How can we assess these two positions critically? Because alcoholism, problem drinking, and other kinds of substance abuse occur for many reasons, neither model offers the only solution. In the case of alcohol, many problem drinkers cannot learn to drink moderately, especially if they have been drinking heavily for many years, by which time, as we saw earlier, physiological changes in their brains and bodies may have turned them from abusers into addicts. Unfortunately, total-abstinence groups such as Alcoholics Anonymous (AA) are ineffective for many people. According to its own surveys and those conducted independently, one-third to one-half of all people who join AA drop out. Many of these dropouts benefit from programs such as Harm Reduction, which teach people how to drink moderately and keep their drinking under control (Witkiewitz, Walthers, & Marlatt, 2013).

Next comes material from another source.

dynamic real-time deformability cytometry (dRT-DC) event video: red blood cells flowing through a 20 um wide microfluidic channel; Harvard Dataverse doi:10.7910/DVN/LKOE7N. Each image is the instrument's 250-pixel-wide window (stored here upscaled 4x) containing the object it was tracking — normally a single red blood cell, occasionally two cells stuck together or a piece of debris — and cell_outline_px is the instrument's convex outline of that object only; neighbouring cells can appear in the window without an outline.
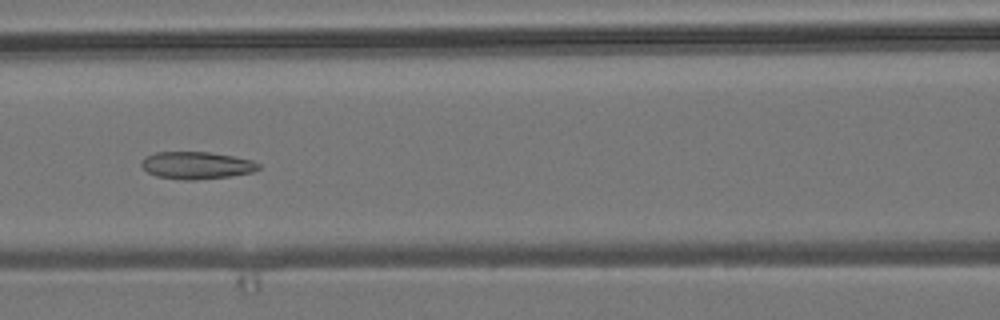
{"species": "common noctule bat (a hibernating species)", "species_latin": "Nyctalus noctula", "temperature_condition": "room temperature", "stored_images_in_passage": 52, "camera_frame_rate_fps": 3000, "um_per_image_px": 0.085, "animal": {"sex": "male", "body_mass_g": 19.2, "forearm_length_mm": 51.8}, "frame": {"image": 1, "passage_image": 22, "time_ms": 7.0, "image_size_px": [1000, 320], "cell_outline_px": [[260, 168], [252, 172], [232, 176], [192, 180], [184, 180], [156, 176], [148, 172], [140, 164], [148, 156], [156, 152], [208, 152], [232, 156], [252, 160], [260, 164]], "centroid_in_image_um": [16.74, 14.06], "position_along_channel_um": 149.9, "area_um2": 18.44}}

So instead of asking, “Can problem drinkers learn to drink moderately?” perhaps we should ask, “What are the factors that make it more or less likely that someone can learn to control problem drinking?” Problem drinkers who are most likely to become moderate drinkers have a history of less severe dependence on the drug. They lead more stable lives and have jobs and families. In contrast, those who are at greater risk of alcoholism (or other drug abuse) have these risk factors: (1) They have a genetic vulnerability to the drug or have been using it long enough for it to have damaged or changed their brains; (2) they believe that they have no control over their drinking or drug use; (3) they live in a culture or a peer group that promotes and rewards binge drinking or discourages moderate drug use; and (4) they have come to rely on the drug as a way of avoiding problems, suppressing anger or fear, or coping with stress.